Laparoscopic implantation of neural electrodes on pelvic nerves: an experimental study on the obturator nerve in a chronic minipig model

Abstract

Laparoscopic exposure of pelvic nerves has opened a new area in the field of neuromodulation. However, electrode design and material deterioration remain issues that limit clinical application. The objective of this study was to evaluate experimentally the laparoscopic implantation of different types of neural electrodes in order to achieve functional and selective electrical stimulation of pelvic nerves. This was a prospective comparative study of the laparoscopic implantation and tolerance and efficacy of three monopolar cuff electrodes implanted on the obturator nerve in ten Göttingen minipigs (18-20 months old; 14.5-24 kg body weight). Animals were allocated to two groups.

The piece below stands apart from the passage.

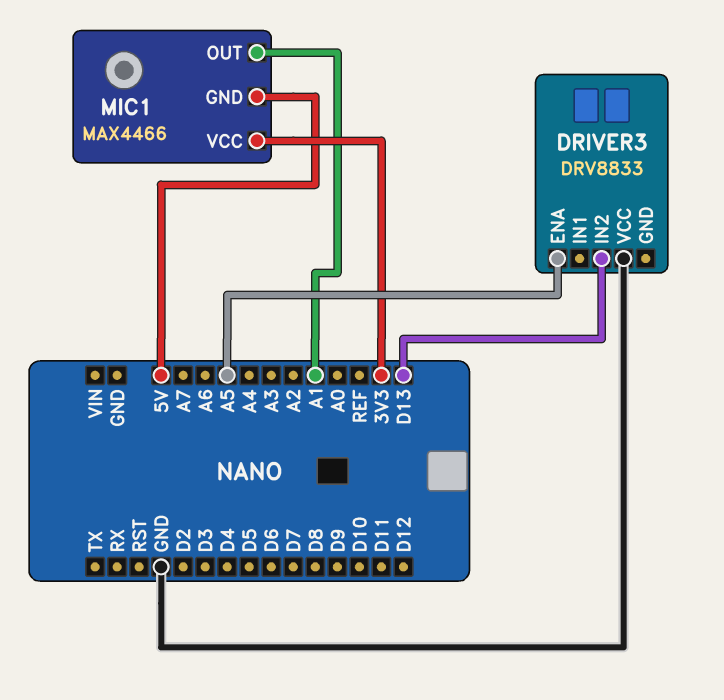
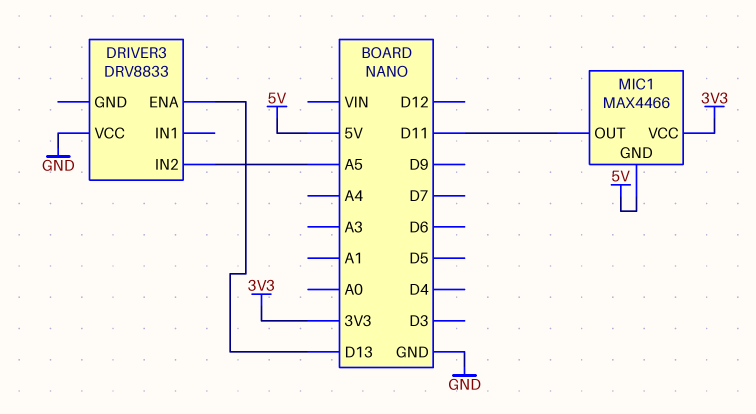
DRIVER3 pin ENA: A5 -> D13
DRIVER3 pin IN2: D13 -> A5
MIC1 pin OUT: A1 -> D11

A 3-mm-diameter laparoscopic instrument was used during dissection of paravesical fossa and obturator nerve on both sides in order to minimize nerve damage. In all animals, a "split-cylinder" cuff electrode was implanted around the left obturator nerve. On the right side, a "lasso" cuff electrode was implanted in the first group and a "closed-cylinder" cuff was implanted in the second group. Electrical stimulation (0-5 V, 20 Hz) was performed for implanted electrodes on days 0, 7, 15, 30, 45, 60, and 90. Current intensity thresholds were identified by palpation of muscle contraction. Strength developed according to stimulation level and was measured using weight transducers. All procedures were performed by laparoscopy. Mean operative times differed significantly among groups, the shortest being for split-cylinder electrodes (P = 0.0002). No electrical spread phenomena were observed. Initial thresholds were below 1.5 V (range = 0.5-1.3); however, a significant rise was observed, with time to a maximum of 2.7 V (P < 0.0001). Only split-cylinder electrodes remained functional after 3 months. The mean value of maximum strength remained stable during the study period (P = 0.21, NS). The laparoscopic approach to implanting neuroprostheses seems to be very attractive. Furthermore, this approach could allow highly selective nerve stimulation to be achieved using simpler devices such as split-cylinder monopolar electrodes.